The Second Horror Movie Soapbox Moment
A Truly Good Horror Movie

Friday, March 10, 2006

Back to the Search

Yesterday was the last day of classes at DePaul, so today should be all about the job search. I'll have a huge pile of research papers to grade come next week and one less paycheck. I'll apply pretty much anywhere now. I'll go to my old PC technician agencies, try other agencies, check Craig's List, and whatever else. I will NOT waste my time with Career Builder, which I tried for nine months, sending over 50 applications and getting not one single response. As evidenced by previous posts and additional rantings, the job search is a high source of frustration. Sending my resume into mail and digital oblivion has gotten very old and cost way too much. The only jobs I've secured in the past six years have been from some pre-existing connection: I knew someone who worked where I was applying or I had some past connection to the organization (I now welcome myself to the real world). The problem now is, being in the middle of a career change from tech support to teaching, I've got precious few contacts in the teaching world. I see no currently open teaching positions and my existing adjunct positions have run out. I was a bad-ass data entry man back in the day, and I actually know how to change jumpers on a motherboard (that's not a euphemism for anything, but it should be), so I have options. However, I got out of PC tech work for a reason: it blows. But having no money also blows, so priorities shift. Okay, self-analytic procrastination ends, now back to the job search, after pouring coffee, checking email, looking at the Tempo section in the Trib, and doing laundry. Really.

Tuesday, March 07, 2006

How to Get A Bad Evaluation from Your Students

Short, simple story method: look like an unprepared, unqualified, inexperienced dumb ass.

Long story method in ten easy steps:

1. Think you allowed yourself enough time in the morning to download and print two worksheets on the most crushingly boring subject in English, MLA documentation and citation (there's never enough time to do anything in the morning but shower and eat).

2. Lose the web page that you found last night to download said worksheets (email it to yourself, dummy).

3. Realize that the worksheet does not have anything for in-text citation, which is where most of your students need their help (d'oh!).

4. Rapidly download another worksheet on in-text citations with answers (this ought to work, but see what happens in the next steps).

5. Remove the answers so that your students can actually the worksheet in class as an exercise (again, this sounds fine, but bad things are coming).

6. Arrive late to class for the third time in a row (yes, the copiers are all broken and missing staples and everything had to be stapled by hand, but you don't accept whiny excuses from your students so they sure as hell won't hear any of the same crap from you).

7. Pass out the worksheets, one is for reference, the other a class exercise (ah, finally, I can take a breath and mark attendance...).

8. Notice sounds of papers turning rapidly and puzzled looks of students.
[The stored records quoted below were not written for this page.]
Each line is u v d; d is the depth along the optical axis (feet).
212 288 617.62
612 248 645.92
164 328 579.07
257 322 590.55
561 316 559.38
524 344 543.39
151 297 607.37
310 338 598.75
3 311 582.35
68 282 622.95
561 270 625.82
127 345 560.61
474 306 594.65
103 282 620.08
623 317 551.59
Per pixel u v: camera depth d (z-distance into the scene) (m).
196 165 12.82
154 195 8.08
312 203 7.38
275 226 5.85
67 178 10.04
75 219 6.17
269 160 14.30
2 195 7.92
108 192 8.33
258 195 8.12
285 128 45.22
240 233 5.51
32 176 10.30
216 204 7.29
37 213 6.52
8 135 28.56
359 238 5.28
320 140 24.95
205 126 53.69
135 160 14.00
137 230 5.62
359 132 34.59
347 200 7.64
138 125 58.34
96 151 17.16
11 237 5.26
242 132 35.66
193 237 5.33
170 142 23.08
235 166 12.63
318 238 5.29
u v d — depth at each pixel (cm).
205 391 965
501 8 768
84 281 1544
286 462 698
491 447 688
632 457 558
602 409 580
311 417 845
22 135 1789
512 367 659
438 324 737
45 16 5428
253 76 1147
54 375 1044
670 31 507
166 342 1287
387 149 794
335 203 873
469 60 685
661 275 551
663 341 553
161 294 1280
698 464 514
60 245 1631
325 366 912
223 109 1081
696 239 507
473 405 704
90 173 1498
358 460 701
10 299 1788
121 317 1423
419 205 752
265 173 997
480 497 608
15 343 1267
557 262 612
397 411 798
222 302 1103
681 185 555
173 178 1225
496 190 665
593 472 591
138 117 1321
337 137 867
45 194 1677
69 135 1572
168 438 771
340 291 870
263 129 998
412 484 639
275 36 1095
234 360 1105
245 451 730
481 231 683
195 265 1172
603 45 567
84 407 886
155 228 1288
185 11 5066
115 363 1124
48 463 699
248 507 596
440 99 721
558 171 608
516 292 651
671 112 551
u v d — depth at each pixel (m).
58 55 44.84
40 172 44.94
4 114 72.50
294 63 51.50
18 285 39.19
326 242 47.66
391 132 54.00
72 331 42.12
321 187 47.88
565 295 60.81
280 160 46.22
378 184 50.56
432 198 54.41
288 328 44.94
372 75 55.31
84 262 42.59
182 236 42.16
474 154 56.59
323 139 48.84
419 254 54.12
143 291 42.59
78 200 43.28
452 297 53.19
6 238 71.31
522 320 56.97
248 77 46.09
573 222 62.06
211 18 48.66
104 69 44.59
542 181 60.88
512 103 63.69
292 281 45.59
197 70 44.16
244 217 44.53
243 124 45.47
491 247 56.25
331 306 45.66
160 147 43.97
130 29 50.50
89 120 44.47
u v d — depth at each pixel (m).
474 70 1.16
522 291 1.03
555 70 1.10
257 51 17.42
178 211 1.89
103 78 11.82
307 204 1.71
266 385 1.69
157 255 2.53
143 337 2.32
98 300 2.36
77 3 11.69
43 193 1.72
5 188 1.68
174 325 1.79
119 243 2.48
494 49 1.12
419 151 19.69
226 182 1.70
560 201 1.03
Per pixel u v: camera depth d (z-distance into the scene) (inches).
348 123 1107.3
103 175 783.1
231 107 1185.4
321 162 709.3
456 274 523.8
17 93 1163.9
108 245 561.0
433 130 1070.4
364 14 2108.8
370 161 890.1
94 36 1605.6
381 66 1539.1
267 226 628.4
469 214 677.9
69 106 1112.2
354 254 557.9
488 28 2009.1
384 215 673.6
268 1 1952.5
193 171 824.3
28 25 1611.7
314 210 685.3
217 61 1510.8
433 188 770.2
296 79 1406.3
Look at your copy of the worksheet and realize that you've deleted a crucial part of the exercises, along with answers. Now the exercise makes no sense without the stuff you deleted. Nervously ask your students if they're missing said part of worksheet knowing the answer already (SHIT! FUCK!!! Steps four and five are biting me hard in the ass).

9. Sheepishly bring up an electronic copy of the worksheet, put it up on the projector, and fill in the answers for the students while they fidget (be thankful you're in a technologically advanced place, dumbass, or this would be a total loss. Oh wait...)

10. Do all of this on the day of student evaluations. Pass out evaluations and pencils to students, give instructions for filling out written documentation of your incompetence, slink back to the office you share with a zillion other people and hope the reviews aren't too brutal. Lose the title of "professional."

So there we are. That's what I accomplished for American education today; a suck-fest with only myself to blame. I'll find out the reviews in a few weeks. Last quarter, I got some nice reviews and some negative reviews, mostly nice ones. I felt I did my work well, considering it was my first quarter of teaching, and the reviews fairly reflected my accomplishments. This quarter, I'm definitely not so sure I'll achieve the same results. I only wish I'd brought my clown suit today so I would at least have been able to put in some pratfalls or hit myself in the face with my briefcase for the class today. Then I might get a more balanced review: "Teacher looks like an unprepared, unqualified, inexperienced dumb ass, but that's what I expect from this clown."

Monday, March 06, 2006

Take That, Creative Circle! (A Welcome Balm for Anxiety Monday)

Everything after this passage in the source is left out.